Com a análise destes pontos esperou-se verificar se a variação do grau de consolidação dos direitos de propriedade aumenta os investimentos no ativo específico (selos ou marcas). E, também, se como conseqüência desse aumento, ocorre proporcionalmente, aumento na competitividade a partir da estratégia aplicada para a segmentação e diferenciação dos produtos.
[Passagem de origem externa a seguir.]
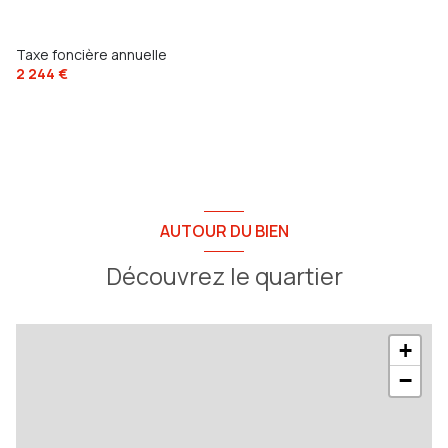
5 parking(s)
Taxe foncière annuelle
2 244 €
exposition Sud-Ouest
1 côté(s) mitoyen(s)
1 niveau(x)
AUTOUR DU BIEN
vue dégagée sur jardin
Découvrez le quartier
terrasse
arboré
+
−
piscinable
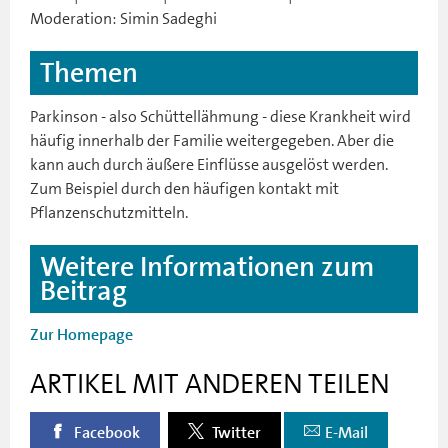
Moderation: Simin Sadeghi
Themen
Parkinson - also Schüttellähmung - diese Krankheit wird
häufig innerhalb der Familie weitergegeben. Aber die
kann auch durch äußere Einflüsse ausgelöst werden.
Zum Beispiel durch den häufigen kontakt mit
Pflanzenschutzmitteln.
Weitere Informationen zum
Beitrag
Zur Homepage
ARTIKEL MIT ANDEREN TEILEN
Facebook
Twitter
E-Mail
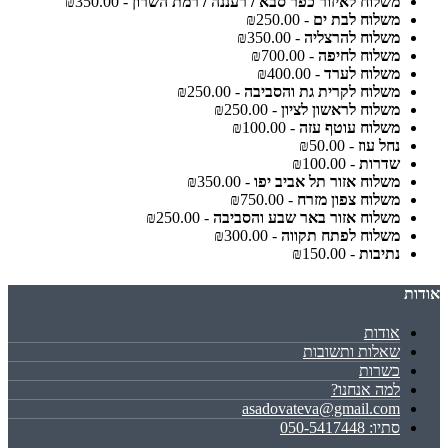
משלוח לאיזור כפר סבא / רעננה / רמת השרון
- ₪350.00
משלוח לבת ים
- ₪250.00
משלוח להרצליה
- ₪350.00
משלוח לחיפה
- ₪700.00
משלוח לערד
- ₪400.00
משלוח לקרית גת והסביבה
- ₪250.00
משלוח לראשון לציון
- ₪250.00
משלוח עוטף עזה
- ₪100.00
נחל עוז
- ₪50.00
שדרות
- ₪100.00
משלוח אזור תל אביב יפו
- ₪350.00
משלוח צפון מזרח
- ₪750.00
משלוח אזור באר שבע והסביבה
- ₪250.00
משלוח לפתח תקווה
- ₪300.00
נתיבות
- ₪150.00
אודות
אודות
שאלות ותשובות
כשרות
למה אנחנו?
asadovateva@gmail.com
סתיו: 050-5417448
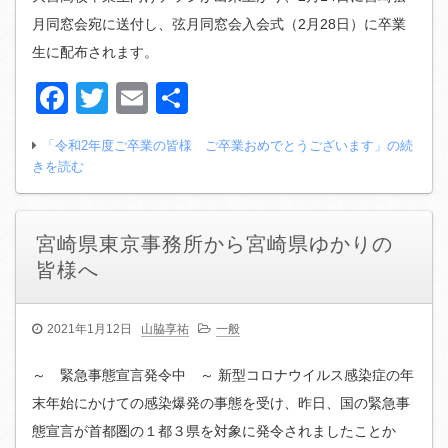
月同窓会宛に送付し、弦月同窓会入会式（2月28日）に卒業
生に配布されます。
Facebook
Twitter
Email
共
有
「令和2年度ご卒業の皆様 ご卒業おめでとうございます」の続
きを読む
宮崎県東京事務所から宮崎県ゆかりの
皆様へ
2021年1月12日
山脇享祐
一般
～ 緊急事態宣言発令中 ～ 新型コロナウイルス感染症の年
末年始にかけての感染爆発の事態を受け、昨日、国の緊急事
態宣言が首都圏の１都３県を対象に発令されましたことか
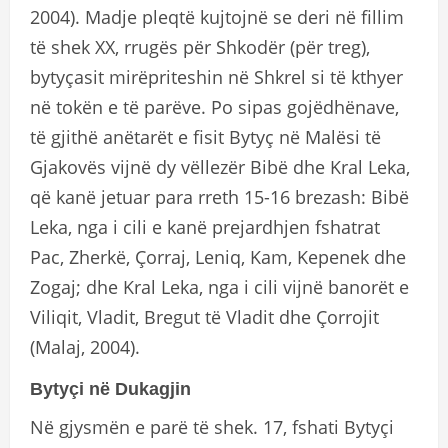
2004). Madje pleqtë kujtojnë se deri në fillim
të shek XX, rrugës për Shkodër (për treg),
bytyçasit mirëpriteshin në Shkrel si të kthyer
në tokën e të parëve. Po sipas gojëdhënave,
të gjithë anëtarët e fisit Bytyç në Malësi të
Gjakovës vijnë dy vëllezër Bibë dhe Kral Leka,
që kanë jetuar para rreth 15-16 brezash: Bibë
Leka, nga i cili e kanë prejardhjen fshatrat
Pac, Zherkë, Çorraj, Leniq, Kam, Kepenek dhe
Zogaj; dhe Kral Leka, nga i cili vijnë banorët e
Viliqit, Vladit, Bregut të Vladit dhe Çorrojit
(Malaj, 2004).
Bytyçi në Dukagjin
Në gjysmën e parë të shek. 17, fshati Bytyçi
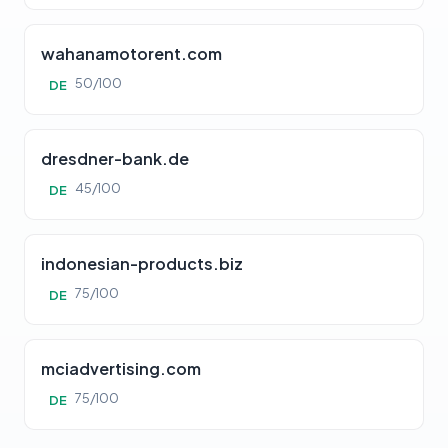
wahanamotorent.com
50/100
DE
dresdner-bank.de
45/100
DE
indonesian-products.biz
75/100
DE
mciadvertising.com
75/100
DE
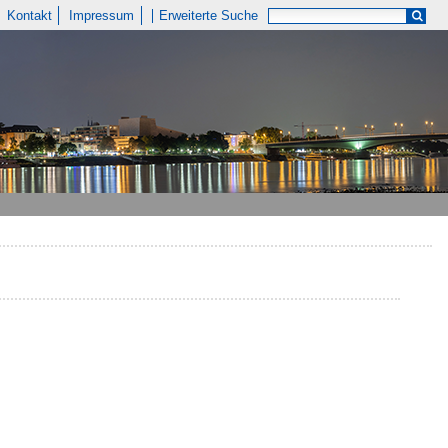
Kontakt
Impressum
Erweiterte Suche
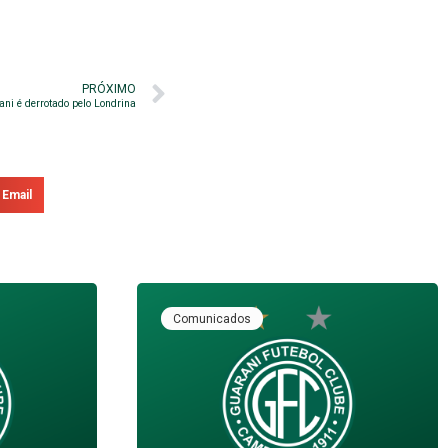
PRÓXIMO
ni é derrotado pelo Londrina
Email
Comunicados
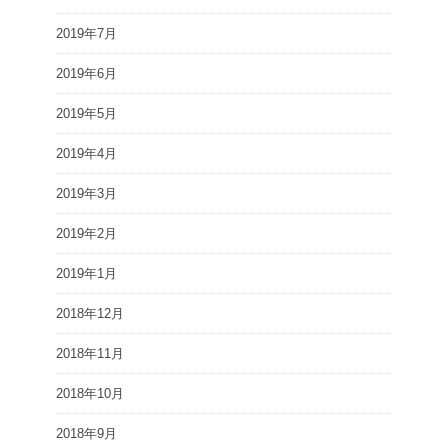
2019年7月
2019年6月
2019年5月
2019年4月
2019年3月
2019年2月
2019年1月
2018年12月
2018年11月
2018年10月
2018年9月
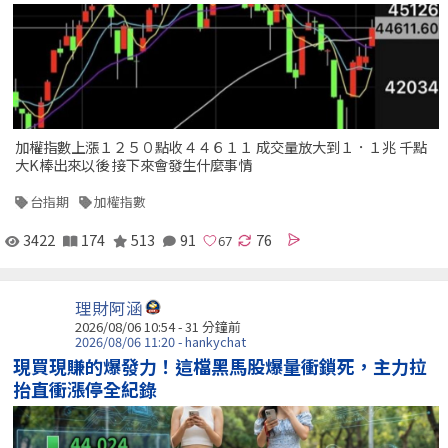
加權指數上漲１２５０點收４４６１１ 成交量放大到１．１兆 千點
大K棒出來以後 接下來會發生什麼事情
台指期
加權指數
3422
174
513
91
76
理財阿涵
2026/08/06 10:54 -
31 分鐘前
2026/08/06 11:20 - hankychat
現買現賺的爆發力！這檔黑馬股爆量衝鎖死，主力拉
抬直衝漲停全紀錄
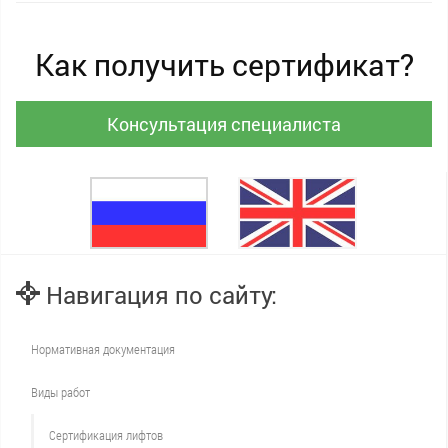
Как получить сертификат?
Консультация специалиста
Навигация по сайту:
Нормативная документация
Виды работ
Сертификация лифтов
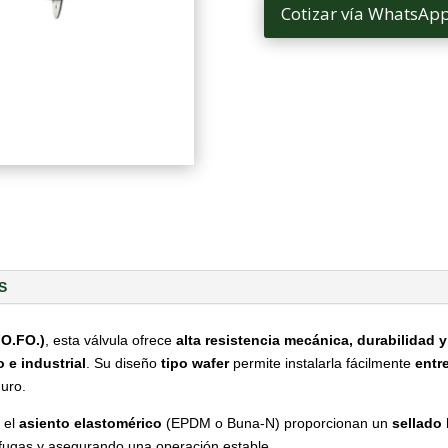
Cotizar vía WhatsAp
S
FO.FO.)
, esta válvula ofrece
alta resistencia mecánica, durabilidad y
o e industrial
. Su diseño
tipo wafer
permite instalarla fácilmente
entr
uro.
y el
asiento elastomérico
(EPDM o Buna-N) proporcionan un
sellado
fugas y asegurando una operación estable.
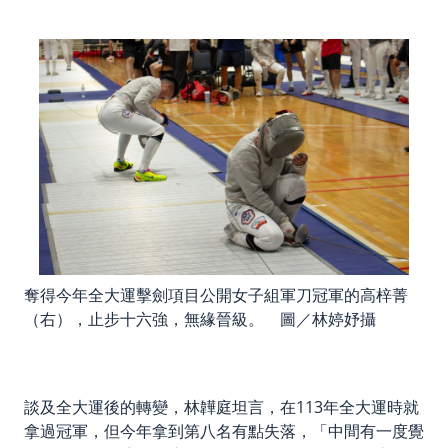
奪得今年全大運擊劍項目公開女子組軍刀冠軍的高梓菁
（右），止步十六強，無緣晉級。 圖／林婷妤攝
談及全大運後的轉變，林韡庭坦言，在113年全大運時就
拿過冠軍，但今年拿到第八名有點失落，「中間有一度覺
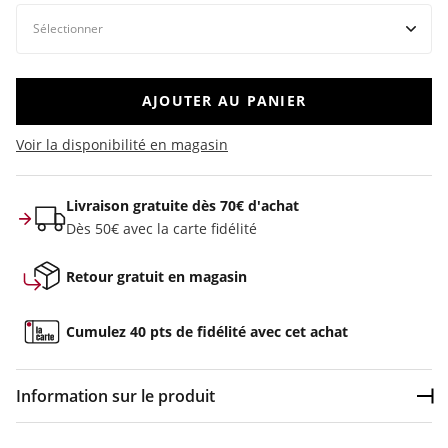
AJOUTER AU PANIER
Voir la disponibilité en magasin
Livraison gratuite dès 70€ d'achat
Dès 50€ avec la carte fidélité
Retour gratuit en magasin
Cumulez 40 pts de fidélité avec cet achat
Information sur le produit
Dép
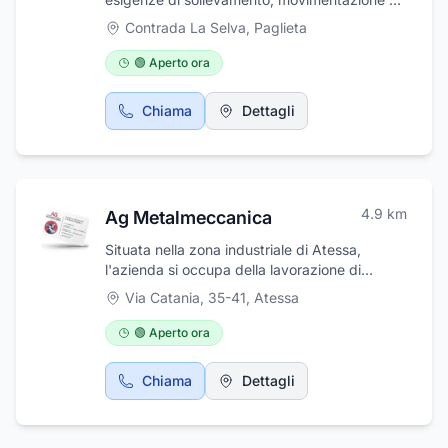
trasporti di merci, macchinari e attrezzature
Contrada La Selva
,
Paglieta
di qualsiasi genere. Siamo in Val Di Sangro, a
due passi dall'Uscita A14 Val Di Sangro e
🟢 Aperto ora
dalla Zona Industriale. Sappiamo che il tempo
è denaro, per questo i nostri servizi sono attivi
Chiama
Dettagli
sempre (H24 - 7/7): Puoi chiamarci di notte, il
sabato, la domenica ed anche nei giorni
festivi.
4.9
km
Ag Metalmeccanica
Situata nella zona industriale di Atessa,
l'azienda si occupa della lavorazione di
strutture metalliche ed assemblaggi di
Via Catania, 35-41
,
Atessa
particolari con saldatura tig mig mag
🟢 Aperto ora
Chiama
Dettagli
A Figura 19 representa de forma gráfica a curva de investimentos e de competitividade.

Direito de Propriedade X Investimento

Estabelecimento do Direito de Proriedade

In ve sti m en to s competitividade

Figura 19 - Curva de investimentos e de competitividade.

Fonte: Elaborado pelo autor

O último direcionador controlado pelo governo é o investimento na infra-estrutura técnico-científica. Para o desenvolvimento competitivo da atividade econômica, faz-se

necessária a criação de instituições de desenvolvimento técnico-científico, sejam elas públicas ou privadas. Também, é importante a existência de políticas de incentivo a pesquisa e inovação tecnológica. Assim, foram ainda, analisadas a existência de instituições envolvidas no desenvolvimento dos sistemas de certificação/marca, como também, no incentivo à inovação neste seguimento.

Especificamente sobre o incentivo à inovação tecnológica, foi observada a atuação das instituições públicas no fomento a políticas de inovação tecnológica, bem como o incentivo à pesquisa de novos produtos ou técnicas de produção a serem utilizadas como diferencial competitivo.

Cabe ressaltar que a eficiência depende da capacidade de coordenação e de governança dos componentes do sistema produtivo. Embora estes dois processos não sejam apenas promovidos ou apoiados pelo governo, foi importante analisar as instituições e sua influência na coordenação dos diversos elos da cadeia de produção, os tipos de coordenação e os instrumentos de governança propostos para cada caso estudado neste trabalho.